[Data records]
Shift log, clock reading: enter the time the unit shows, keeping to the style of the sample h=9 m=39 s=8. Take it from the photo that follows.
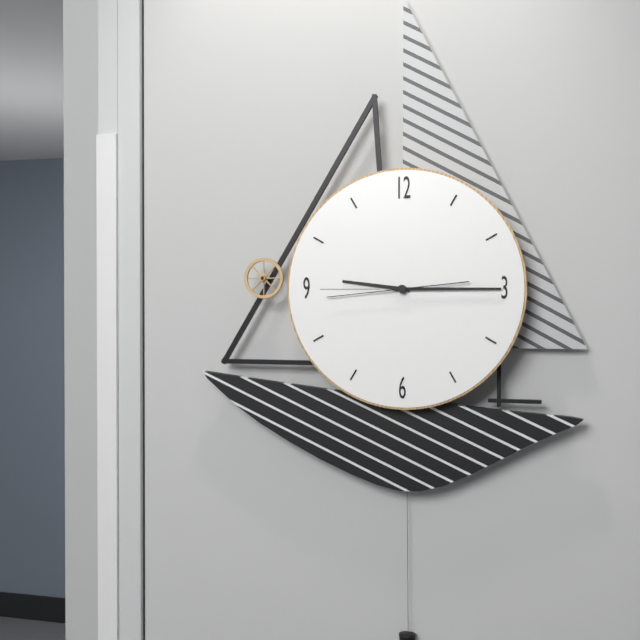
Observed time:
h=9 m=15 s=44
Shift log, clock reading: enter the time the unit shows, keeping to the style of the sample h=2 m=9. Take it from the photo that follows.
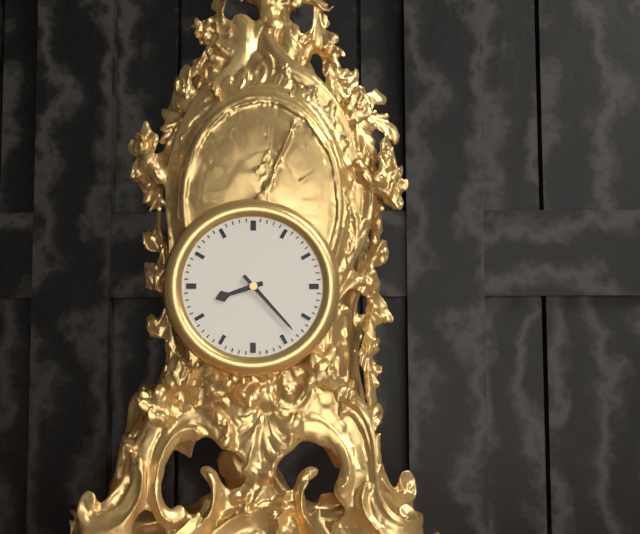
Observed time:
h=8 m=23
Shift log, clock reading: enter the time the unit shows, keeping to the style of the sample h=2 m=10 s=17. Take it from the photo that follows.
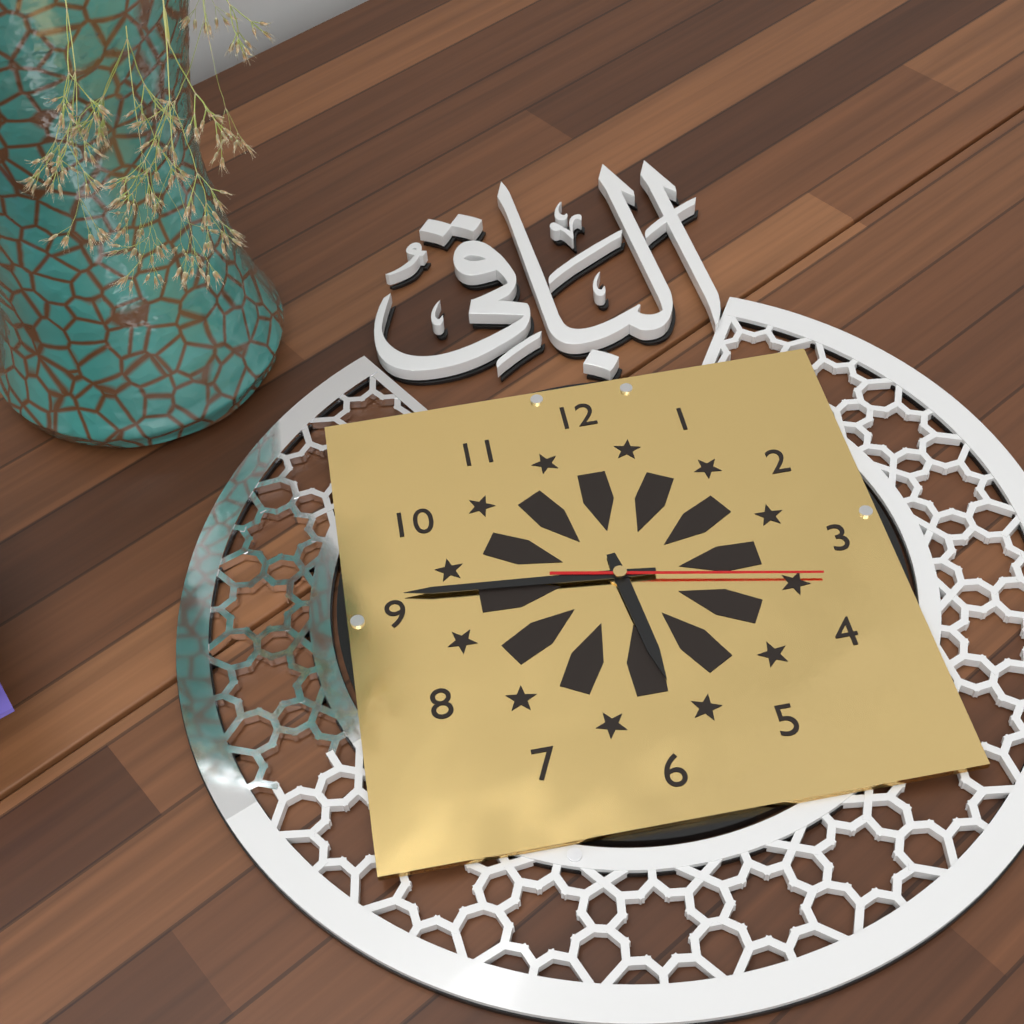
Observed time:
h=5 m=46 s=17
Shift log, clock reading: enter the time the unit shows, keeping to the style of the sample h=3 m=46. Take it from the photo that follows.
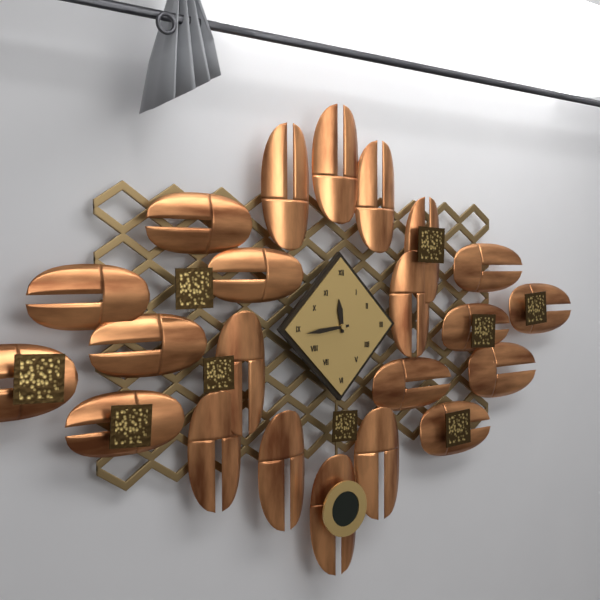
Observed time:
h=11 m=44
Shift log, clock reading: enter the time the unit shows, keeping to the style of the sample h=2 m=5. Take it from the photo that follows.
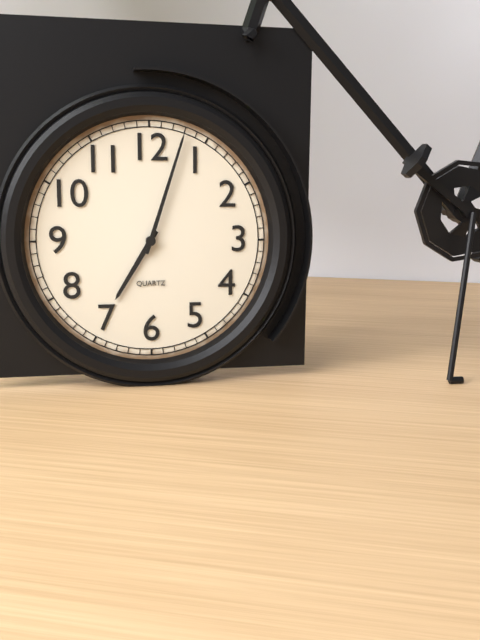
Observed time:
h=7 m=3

==

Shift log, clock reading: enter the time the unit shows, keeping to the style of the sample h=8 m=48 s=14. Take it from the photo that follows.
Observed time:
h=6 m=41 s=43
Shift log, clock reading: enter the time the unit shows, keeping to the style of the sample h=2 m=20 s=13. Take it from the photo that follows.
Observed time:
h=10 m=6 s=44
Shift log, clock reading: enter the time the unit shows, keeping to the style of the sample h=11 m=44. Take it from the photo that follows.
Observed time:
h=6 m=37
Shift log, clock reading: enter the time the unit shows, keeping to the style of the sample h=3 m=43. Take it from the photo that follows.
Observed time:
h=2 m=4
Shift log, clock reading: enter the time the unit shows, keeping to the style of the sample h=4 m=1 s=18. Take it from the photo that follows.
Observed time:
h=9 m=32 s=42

---

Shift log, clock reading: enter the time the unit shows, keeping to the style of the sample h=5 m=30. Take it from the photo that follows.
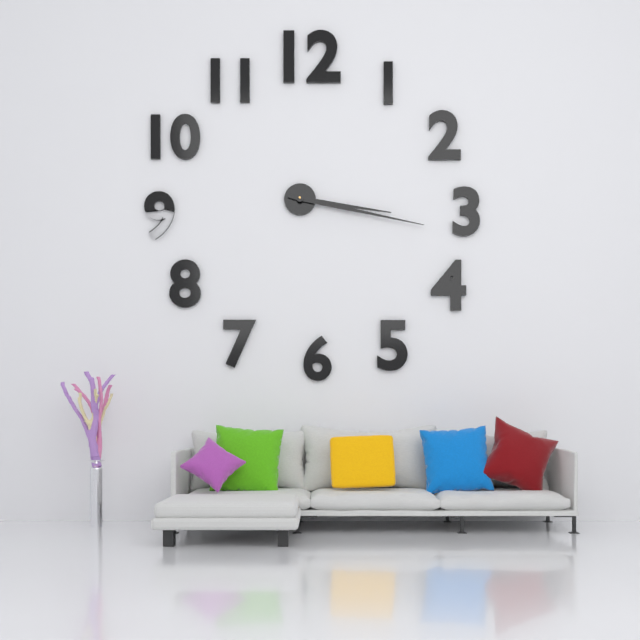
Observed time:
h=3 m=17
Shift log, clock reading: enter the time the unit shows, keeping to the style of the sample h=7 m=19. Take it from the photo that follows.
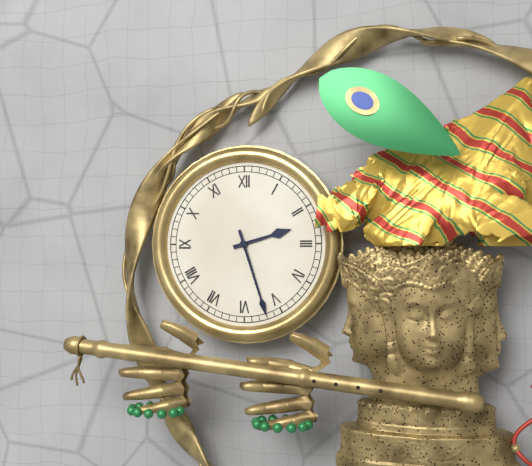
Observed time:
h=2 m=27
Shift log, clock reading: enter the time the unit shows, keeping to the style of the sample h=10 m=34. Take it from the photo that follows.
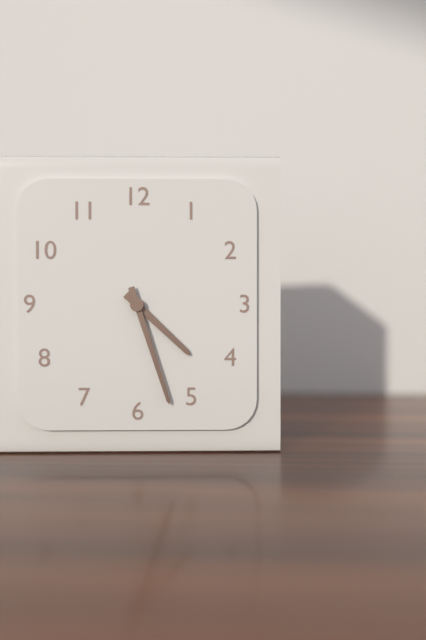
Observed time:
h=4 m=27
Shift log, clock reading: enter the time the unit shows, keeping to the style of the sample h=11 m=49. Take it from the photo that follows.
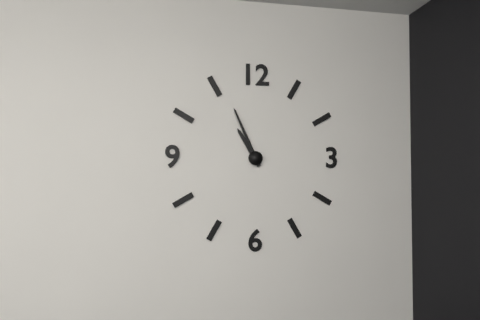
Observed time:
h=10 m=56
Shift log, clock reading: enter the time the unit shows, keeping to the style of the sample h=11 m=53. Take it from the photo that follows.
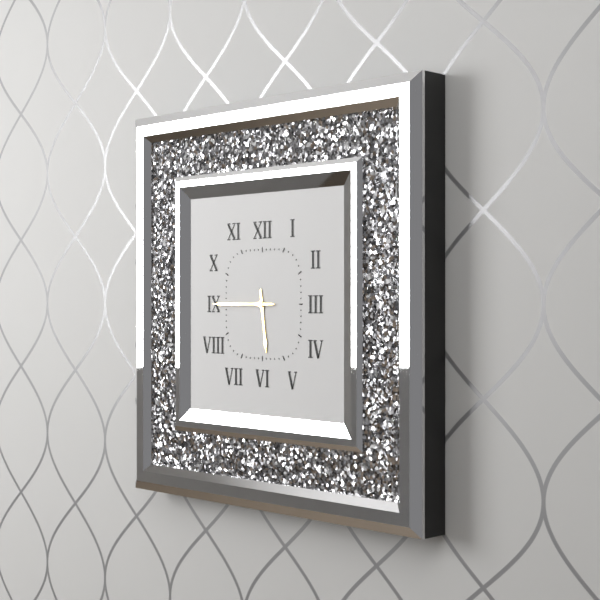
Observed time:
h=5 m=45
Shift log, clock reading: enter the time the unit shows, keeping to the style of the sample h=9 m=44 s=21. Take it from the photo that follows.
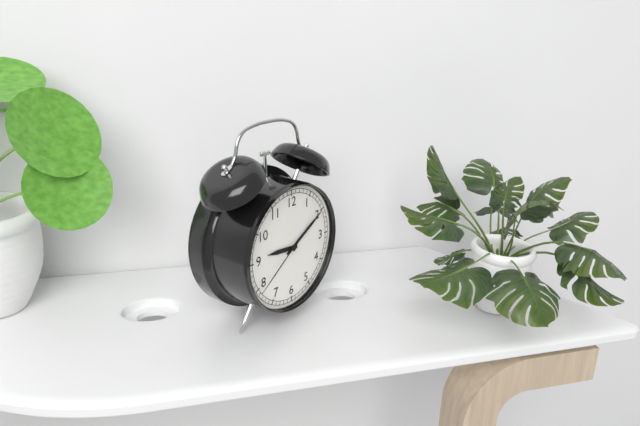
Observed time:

**TASK TO COMPLETE:**
Transcribe every line from the one containing "s=8. Take it from the photo that follows." down to the one containing "h=9 m=15 s=44", including both of those lines. Leave the pictures out of your answer.

**EXERCISE RESPONSE:**
Shift log, clock reading: enter the time the unit shows, keeping to the style of the sample h=9 m=39 s=8. Take it from the photo that follows.
Observed time:
h=9 m=15 s=44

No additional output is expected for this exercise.